Nabayagate ou les survivances du système Conté

Lansana Conté est parti, mais les mêmes qui ont géré hier sont là aujourd’hui avec Alpha Condé. Le même système continue, sous une autre forme ou en copie conforme !

Les caractéristiques du système Conté se résumaient en corruption, népotisme et répression. Des tares qui ont achevé de faire de la Guinée un pays à part. L’ampleur de la pauvreté, le délabrement des infrastructures, l’incapacité de l’État à faire face aux priorités. Plus de dix ans après, les mêmes causes produisent les mêmes effets. Avec en prime, la division ethnique et l’impunité. Les services sociaux de base, font penser à un pays sortant d’une guerre civile.

La Guinée a pourtant brandi le gain des PPTE et autres. Mais, jusqu’à présent, il y a encore des familles entières qui ne mangent pas à leur faim. Pendant ce temps, des ministres et autres hauts cadres de l’Etat volent et éloignent leurs avoirs. Ils roulent dans des voitures rutilantes et habitent dans des palaces. Cela rappelle la fin de règne de Lansana Conté. Comme ce fut ce 16 décembre où le cortège du président Lansana Conté s’est immobilisé devant la prison centrale de Conakry. Le chef de l’État, qui a été surpris d’apprendre que deux de ses amis avaient été mis aux arrêts depuis huit jours, est allé personnellement les faire libérer.

Il s’agissait de Mamadou Sylla et Fodé Soumah, ancien ministre et surtout ancien vice-gouverneur de la banque centrale, étaient en effet poursuivis pour émission de chèques sans provision, détournement de deniers publics et complicité portant sur une somme de plus de 15,5 milliards de francs guinéens, environ deux millions d’euros. Ils seront libres. Tout comme aujourd’hui, avec Paul Moussa Diawara et les autres du parti présidentiel.

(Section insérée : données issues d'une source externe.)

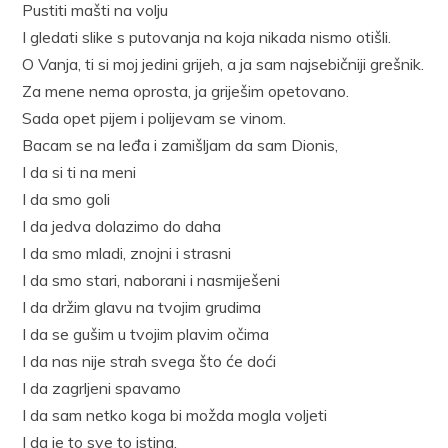
Pustiti mašti na volju
I gledati slike s putovanja na koja nikada nismo otišli.
O Vanja, ti si moj jedini grijeh, a ja sam najsebičniji grešnik.
Za mene nema oprosta, ja griješim opetovano.
Sada opet pijem i polijevam se vinom.
Bacam se na leđa i zamišljam da sam Dionis,
I da si ti na meni
I da smo goli
I da jedva dolazimo do daha
I da smo mladi, znojni i strasni
I da smo stari, naborani i nasmiješeni
I da držim glavu na tvojim grudima
I da se gušim u tvojim plavim očima
I da nas nije strah svega što će doći
I da zagrljeni spavamo
I da sam netko koga bi možda mogla voljeti
I da je to sve to istina.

Affaibli par l’âge mais accroché à ses privilèges présidentiels et sa hantise de revanche, Alpha Condé, écartelé entre les avis contradictoires de ses courtisans obsédés par sa succession et la préservation de leurs rentes, s’accroche et ne parvient toujours pas à nettoyer l’écurie d’Augias. Il va jusqu’à encourager une confusion totale entre les biens de l’État et les biens privés. Détournements de fonds, pots-de-vin lors de l’attribution de marchés publics, surfacturations, tout est permis dès lors qu’on se trouve dans les bonnes grâces du président. L’enrichissement facile a permis non seulement d’entretenir la loyauté de l’armée mais également d’associer une bonne partie de l’élite civile à l’exercice et à la jouissance du pouvoir. Le président a souvent répété que ses propres ministres étaient des “voleurs”. Il pense d’ailleurs que c’est le cas de tous ses concitoyens, ce qui le déchargerait à bon compte de toute responsabilité.

Dans une de ses rares interviews Conté estimait que « s’il fallait fusiller tous les Guinéens qui ont volé la Guinée, il ne resterait plus personne à tuer… et je ne suis pas un tueur » Avec une telle conception de l’éthique dans la gestion des affaires publiques, le président a fait de son pays l’un des plus corrompus au monde. Plus de dix ans après, Alpha Condé peut valablement reprendre la même affirmation, car, c’est le même tableau.